Ultimately, Claude Opus 4.8 emerges as a highly cost-efficient and safety-conscious model with clear strengths in large-scale code maintenance and long-context reasoning. Organizations should evaluate its specific performance profile against their unique workloads to determine if it's the right fit for their AI strategy.

What exactly did Anthropic improve in Claude Opus 4.8?

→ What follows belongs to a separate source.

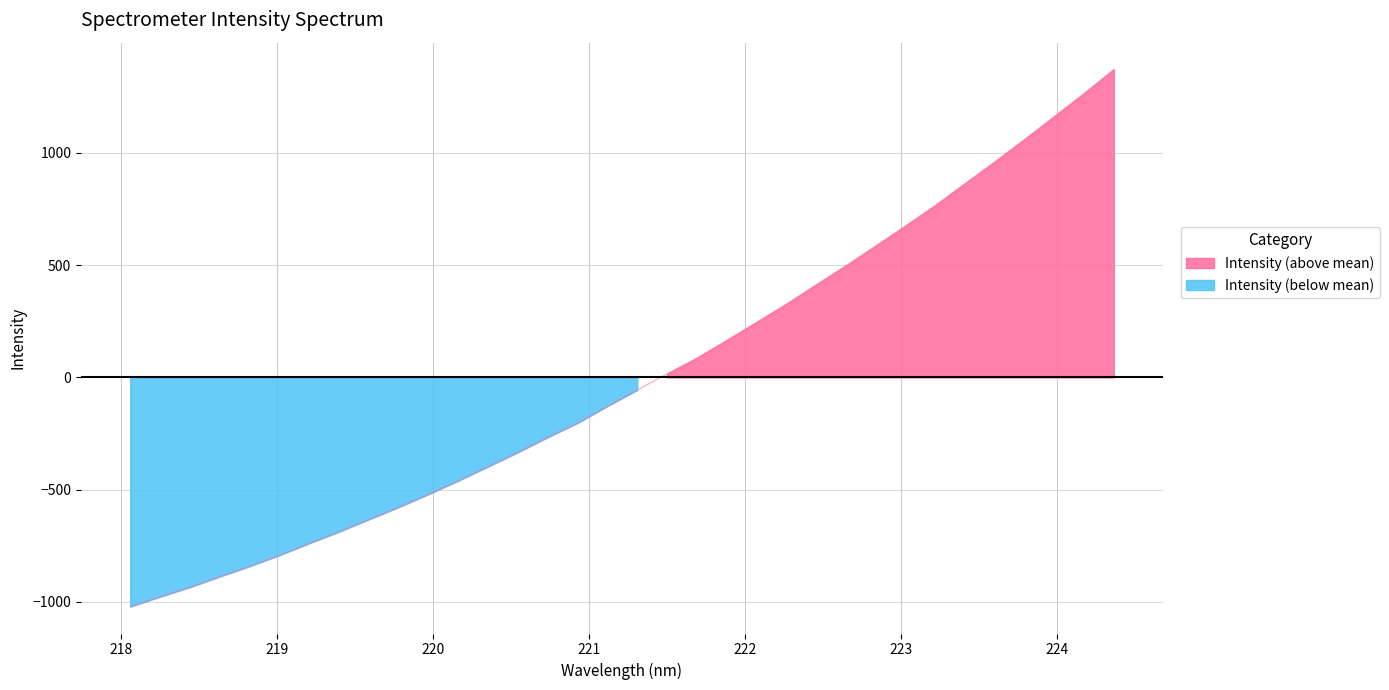

What position from the right is 223.2172?

7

Anthropic focused on five core domains: coding, agentic tasks, financial analysis, writing, and general knowledge work. The headline numbers are 3× cheaper API usage and 2.5× faster throughput in fast-mode compared to Opus 4.7. Under the hood, the model is also four times less likely to let flaws in code it generated pass uncommented - a direct win for production reliability.

How do the new "Dynamic Workflows" change developer experience?

Claude Code now ships with a Dynamic Workflows toggle. When enabled, Opus 4.8 can:

spawn tens to hundreds of parallel sub-agents inside a single chat session
write orchestration scripts on-the-fly for automated bug hunts, migration tasks, and stress-testing pipelines
keep the entire batch connected to the same 1 M-token context window, ensuring consistency across sub-tasks

Early testers at Databricks report that what used to require multiple manual runs can now be compressed into one agentic session.

Where does OpenAI Codex still outperform Opus 4.8?

Benchmark splits show a clear trade-off:

Use case benchmark	Claude Opus 4.8	OpenAI Codex GPT-5.5
SWE-bench Pro (patch whole repos)	69.2 %	58.6 %
Terminal-Bench 2.1 (CLI-heavy agents)	74.6 %	78.2 %

So if your workflow is repo-wide bug-fixing, Opus 4.8 leads; if it's terminal-driven scripting, Codex is still ahead. The gap is small and task-specific - neither model dominates across the board.

Which enterprises are already using Opus 4.8 and what are they seeing?

Public adopters include Shopify, Cursor, Harvey, BrowserBase, Bridgewater, Thomson Reuters, and Databricks. Published qualitative wins:

Box saw "more complete and accurate analytical reports" and near-perfect accuracy on a public-sector grant-analysis task.
Thomson Reuters legal team logged higher catch-rate of risky clauses in NDA reviews.
Databricks Genie assistant reached "a step-change in agentic reasoning" for deep multi-hop questions.

Quantitative ROI figures are still under wraps, but every cited company highlights lower rework and fewer manual review cycles as the primary value drivers.

Is Opus 4.8 really safer than earlier versions?

According to Anthropic's internal safety evaluations, yes:

Misalignment rates show significant improvement compared to previous versions.
Rates of sycophancy and unsupported claims are substantially lower than Opus 4.7.
The model is more likely to flag its own uncertainty, reducing silent errors in critical contexts.

Independent audits have not yet been published, but the trend lines match Anthropic's public transparency reports.